# Detailing shop



## StevieG-09 (Aug 18, 2009)

Is there any shops that do detailing stuff in the southwales area?
Maybe even around swansea? Somewere that is not halfords..


----------



## chrisc (Jun 15, 2008)

glossmax dont know which part of wales though


----------



## justina3 (Jan 11, 2008)

glossmax based in bridgend no where in Swansea thats for sure. I rely on the autosmart van and the internet


----------



## StevieG-09 (Aug 18, 2009)

justina3 said:


> glossmax based in bridgend no where in Swansea thats for sure. I rely on the autosmart van and the internet


So this glossmax place, they acctualy have a shop were you can go in and look at things, i dont mind gettin stuff of the internet, but would be nice to be able to go into a shop and have a look at things aswel.
Whats the autosmart van?


----------



## PETER @ ECLIPSE (Apr 19, 2006)

porthcawl mate


----------



## j4miejenks (Jun 12, 2009)

PETER @ ECLIPSE said:


> porthcawl mate


RJ's in gorsenion has a small selection...one of the workers is on here 'Hawkey skyline', they have a small selection, but are always helpful, and do a small discount for large purchases (well did for me )


----------



## PETER @ ECLIPSE (Apr 19, 2006)

lol forgot about them , mainly AG and megs , was in there in the week lol


----------



## StevieG-09 (Aug 18, 2009)

If its just AG and megs, can go to halfords for all that too.
Stuff like Dodo, and bigger brands. Not really too fussed just thought it might be cool to go somewere that did them.


----------



## j4miejenks (Jun 12, 2009)

StevieG-09 said:


> If its just AG and megs, can go to halfords for all that too.
> Stuff like Dodo, and bigger brands. Not really too fussed just thought it might be cool to go somewere that did them.
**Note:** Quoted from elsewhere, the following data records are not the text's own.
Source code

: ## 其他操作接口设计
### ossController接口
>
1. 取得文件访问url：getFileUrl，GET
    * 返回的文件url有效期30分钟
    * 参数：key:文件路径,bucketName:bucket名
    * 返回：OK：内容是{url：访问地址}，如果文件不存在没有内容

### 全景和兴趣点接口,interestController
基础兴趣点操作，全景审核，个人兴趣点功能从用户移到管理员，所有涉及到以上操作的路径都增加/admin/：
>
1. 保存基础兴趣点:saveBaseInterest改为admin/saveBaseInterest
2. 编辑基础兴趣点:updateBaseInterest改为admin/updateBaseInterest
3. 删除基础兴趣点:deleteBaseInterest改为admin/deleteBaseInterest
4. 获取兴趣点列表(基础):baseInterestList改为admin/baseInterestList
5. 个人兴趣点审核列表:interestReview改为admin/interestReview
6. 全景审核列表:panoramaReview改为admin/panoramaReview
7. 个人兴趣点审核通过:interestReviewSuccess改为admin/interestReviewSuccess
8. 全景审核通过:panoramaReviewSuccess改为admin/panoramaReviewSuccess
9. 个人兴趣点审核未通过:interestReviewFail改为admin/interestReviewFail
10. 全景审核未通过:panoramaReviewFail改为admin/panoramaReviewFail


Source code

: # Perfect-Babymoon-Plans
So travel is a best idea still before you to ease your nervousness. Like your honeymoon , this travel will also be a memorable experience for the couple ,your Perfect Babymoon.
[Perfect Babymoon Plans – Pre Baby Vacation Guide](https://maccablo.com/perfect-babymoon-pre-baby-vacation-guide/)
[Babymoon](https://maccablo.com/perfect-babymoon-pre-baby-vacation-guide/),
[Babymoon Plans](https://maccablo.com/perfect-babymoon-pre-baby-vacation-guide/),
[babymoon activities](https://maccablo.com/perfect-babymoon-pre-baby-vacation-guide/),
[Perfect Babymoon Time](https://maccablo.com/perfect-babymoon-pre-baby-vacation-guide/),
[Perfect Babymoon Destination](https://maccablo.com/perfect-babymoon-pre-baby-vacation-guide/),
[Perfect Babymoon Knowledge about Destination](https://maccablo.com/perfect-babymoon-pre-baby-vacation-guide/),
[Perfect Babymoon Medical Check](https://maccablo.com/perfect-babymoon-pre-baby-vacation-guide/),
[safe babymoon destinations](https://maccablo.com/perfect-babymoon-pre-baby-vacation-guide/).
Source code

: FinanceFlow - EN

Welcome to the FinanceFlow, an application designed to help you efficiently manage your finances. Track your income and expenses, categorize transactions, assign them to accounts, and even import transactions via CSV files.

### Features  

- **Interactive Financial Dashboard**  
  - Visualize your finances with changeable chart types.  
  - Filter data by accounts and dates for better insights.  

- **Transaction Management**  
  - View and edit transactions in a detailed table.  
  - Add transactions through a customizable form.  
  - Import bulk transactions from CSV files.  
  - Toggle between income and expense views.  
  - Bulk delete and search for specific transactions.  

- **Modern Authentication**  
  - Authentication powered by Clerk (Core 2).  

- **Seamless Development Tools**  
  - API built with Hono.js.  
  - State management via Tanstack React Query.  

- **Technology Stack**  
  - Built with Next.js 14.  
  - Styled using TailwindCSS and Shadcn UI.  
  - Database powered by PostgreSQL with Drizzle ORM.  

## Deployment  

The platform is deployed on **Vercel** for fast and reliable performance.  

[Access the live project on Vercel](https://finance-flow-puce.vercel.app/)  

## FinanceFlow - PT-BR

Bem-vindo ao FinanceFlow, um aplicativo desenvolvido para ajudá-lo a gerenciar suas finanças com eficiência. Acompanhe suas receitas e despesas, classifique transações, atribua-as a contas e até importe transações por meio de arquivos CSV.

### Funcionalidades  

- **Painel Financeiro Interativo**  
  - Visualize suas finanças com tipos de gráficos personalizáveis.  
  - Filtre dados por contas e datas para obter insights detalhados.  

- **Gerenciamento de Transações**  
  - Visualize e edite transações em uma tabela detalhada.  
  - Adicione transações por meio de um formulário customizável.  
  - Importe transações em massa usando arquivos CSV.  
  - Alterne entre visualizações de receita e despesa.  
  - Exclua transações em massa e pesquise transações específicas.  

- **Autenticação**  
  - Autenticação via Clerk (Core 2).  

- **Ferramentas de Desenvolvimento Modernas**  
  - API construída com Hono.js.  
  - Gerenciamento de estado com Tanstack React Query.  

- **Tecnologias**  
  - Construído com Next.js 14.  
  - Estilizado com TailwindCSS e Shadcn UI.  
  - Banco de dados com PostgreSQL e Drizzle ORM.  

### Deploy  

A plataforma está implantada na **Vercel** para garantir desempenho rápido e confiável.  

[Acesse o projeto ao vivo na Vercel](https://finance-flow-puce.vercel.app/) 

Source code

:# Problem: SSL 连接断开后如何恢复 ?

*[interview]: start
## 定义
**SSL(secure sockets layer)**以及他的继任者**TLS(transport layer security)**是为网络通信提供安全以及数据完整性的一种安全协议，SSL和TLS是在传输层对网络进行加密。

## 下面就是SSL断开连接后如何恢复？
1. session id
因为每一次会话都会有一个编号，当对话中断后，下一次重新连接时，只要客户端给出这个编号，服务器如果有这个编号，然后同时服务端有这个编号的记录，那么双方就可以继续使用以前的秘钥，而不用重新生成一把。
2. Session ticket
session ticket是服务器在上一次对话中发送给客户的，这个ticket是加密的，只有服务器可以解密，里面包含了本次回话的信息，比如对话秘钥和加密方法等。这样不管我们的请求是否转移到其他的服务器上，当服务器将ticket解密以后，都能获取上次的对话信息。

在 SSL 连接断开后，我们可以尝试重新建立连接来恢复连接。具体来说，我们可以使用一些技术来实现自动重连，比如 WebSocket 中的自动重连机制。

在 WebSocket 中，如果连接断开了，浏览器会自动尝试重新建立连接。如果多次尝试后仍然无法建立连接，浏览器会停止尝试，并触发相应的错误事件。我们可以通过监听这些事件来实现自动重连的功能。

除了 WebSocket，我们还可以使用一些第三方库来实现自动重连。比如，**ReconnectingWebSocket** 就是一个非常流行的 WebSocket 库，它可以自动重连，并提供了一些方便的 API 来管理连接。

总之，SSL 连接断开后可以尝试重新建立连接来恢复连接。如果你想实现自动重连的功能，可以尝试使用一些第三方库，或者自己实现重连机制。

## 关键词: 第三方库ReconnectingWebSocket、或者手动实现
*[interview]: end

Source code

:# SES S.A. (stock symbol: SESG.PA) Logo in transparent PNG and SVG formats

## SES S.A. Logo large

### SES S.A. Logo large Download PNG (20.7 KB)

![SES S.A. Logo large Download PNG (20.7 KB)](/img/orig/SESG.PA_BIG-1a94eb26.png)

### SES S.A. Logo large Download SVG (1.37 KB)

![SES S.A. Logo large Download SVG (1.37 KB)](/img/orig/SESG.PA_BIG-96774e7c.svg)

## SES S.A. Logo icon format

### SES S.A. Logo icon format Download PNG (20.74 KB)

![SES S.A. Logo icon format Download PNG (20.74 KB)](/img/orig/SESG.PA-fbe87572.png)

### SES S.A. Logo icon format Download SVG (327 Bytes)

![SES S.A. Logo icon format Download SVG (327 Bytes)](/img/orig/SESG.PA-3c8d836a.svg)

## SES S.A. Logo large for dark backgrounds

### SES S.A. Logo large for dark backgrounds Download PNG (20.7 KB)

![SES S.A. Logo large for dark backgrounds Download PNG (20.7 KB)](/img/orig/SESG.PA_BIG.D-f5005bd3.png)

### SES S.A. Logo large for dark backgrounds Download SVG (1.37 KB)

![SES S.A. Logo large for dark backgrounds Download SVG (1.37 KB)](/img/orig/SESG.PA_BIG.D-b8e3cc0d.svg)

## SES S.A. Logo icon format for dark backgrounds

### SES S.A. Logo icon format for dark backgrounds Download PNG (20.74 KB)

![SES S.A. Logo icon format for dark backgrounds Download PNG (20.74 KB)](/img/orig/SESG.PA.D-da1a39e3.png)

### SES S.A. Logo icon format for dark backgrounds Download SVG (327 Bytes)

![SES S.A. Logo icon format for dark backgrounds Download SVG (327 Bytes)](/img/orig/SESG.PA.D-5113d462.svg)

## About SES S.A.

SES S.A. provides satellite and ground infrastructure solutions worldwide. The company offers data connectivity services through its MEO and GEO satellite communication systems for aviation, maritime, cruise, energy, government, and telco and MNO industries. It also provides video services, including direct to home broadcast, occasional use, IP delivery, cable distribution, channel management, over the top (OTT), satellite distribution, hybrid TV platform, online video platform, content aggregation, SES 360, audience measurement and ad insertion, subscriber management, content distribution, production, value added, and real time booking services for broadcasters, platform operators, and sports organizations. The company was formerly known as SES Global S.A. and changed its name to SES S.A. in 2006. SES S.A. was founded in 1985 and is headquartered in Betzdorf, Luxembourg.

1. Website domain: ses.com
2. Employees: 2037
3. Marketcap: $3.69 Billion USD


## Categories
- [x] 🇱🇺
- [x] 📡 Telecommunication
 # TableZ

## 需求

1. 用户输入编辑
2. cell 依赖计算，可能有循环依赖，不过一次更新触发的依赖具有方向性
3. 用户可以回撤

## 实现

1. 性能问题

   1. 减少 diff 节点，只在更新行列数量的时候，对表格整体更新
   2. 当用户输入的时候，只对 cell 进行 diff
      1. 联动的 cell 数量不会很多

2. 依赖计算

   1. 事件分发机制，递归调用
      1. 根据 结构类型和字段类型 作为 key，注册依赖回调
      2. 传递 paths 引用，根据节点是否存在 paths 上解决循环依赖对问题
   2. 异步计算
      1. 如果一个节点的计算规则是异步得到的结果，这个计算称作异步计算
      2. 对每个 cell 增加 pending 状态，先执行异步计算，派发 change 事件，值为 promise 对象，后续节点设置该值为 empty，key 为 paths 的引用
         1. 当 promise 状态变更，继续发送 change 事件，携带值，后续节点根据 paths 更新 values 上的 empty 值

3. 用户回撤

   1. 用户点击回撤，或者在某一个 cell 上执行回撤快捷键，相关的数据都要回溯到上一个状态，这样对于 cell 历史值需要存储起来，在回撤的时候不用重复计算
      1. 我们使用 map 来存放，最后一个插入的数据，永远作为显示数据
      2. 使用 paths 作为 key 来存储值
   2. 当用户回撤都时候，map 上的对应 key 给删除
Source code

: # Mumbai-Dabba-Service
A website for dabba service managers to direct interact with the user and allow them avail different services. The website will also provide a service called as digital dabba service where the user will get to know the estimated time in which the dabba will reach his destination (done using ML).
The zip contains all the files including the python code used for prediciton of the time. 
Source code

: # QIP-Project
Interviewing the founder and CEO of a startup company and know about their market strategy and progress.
RJ's would like to introduce it, but no call for it..and tbh for what its worth, you might as well get that stuff from the net.


----------



## mattjonescardiff (Dec 12, 2006)

I think James at Ti22 stocks some 'upmarket' (i.e. not Halfords) products like Swissvax for customer purchase. I'm sure he'll be along in a minute.........


----------



## Guest (Feb 13, 2010)

As said, were open Half day Wednesday, full day Thursday, Friday and Saturday 

We stock Meguiars, Bilt Hamber, Autoglym, Duragloss, lake country, 3M and Valet Pro

We also have our own products and were the only UK stockist of Danase products :thumb:

Oooo and Raceglaze, always forget about them :lol:


----------



## StevieG-09 (Aug 18, 2009)

Bailes said:


> As said, were open Half day Wednesday, full day Thursday, Friday and Saturday
> 
> We stock Meguiars, Bilt Hamber, Autoglym, Duragloss, lake country, 3M and Valet Pro
> 
> ...


Your only open them days isit? Were abouts are you? Got a postcode or something?


----------



## Guest (Feb 13, 2010)

StevieG-09 said:


> Your only open them days isit? Were abouts are you? Got a postcode or something?


CF36 3DH :thumb:


----------



## Bridges (Jul 12, 2009)

Good shop too Im always in there :thumb:


----------



## trv8 (Dec 30, 2007)

Top guys with good advice at Glossmax, shall be down there again soon.


----------



## Ti22 (Mar 24, 2009)

mattjonescardiff said:


> I think James at Ti22 stocks some 'upmarket' (i.e. not Halfords) products like Swissvax for customer purchase. I'm sure he'll be along in a minute.........


Haha cheers matt!

I keep some Swissvax and Dodo in stock, as well as MF's, drying towels etc etc. Not loads, as I concentrate on applying it mainly! But I do stock the bits that you can't get from halfords etc.

I'm in Newport - NP198JL

James


----------



## spooks (Sep 7, 2009)

Bailes said:


> We also have our own products and were the only UK stockist of Danase products :thumb:


I thought Danase was no more?


----------



## mogz (Jan 18, 2010)

:thumb:Was in the Glossmax shop on friday - had to stop myself spending shed loads of cash! Everything you need and more.


----------



## Guest (Feb 21, 2010)

spooks said:


> I thought Danase was no more?


We still got left over stock, Wet Glaze (Awesome Product), Paint Sealent, Interior dressing, Exterior dressing and loads of the shampoo


----------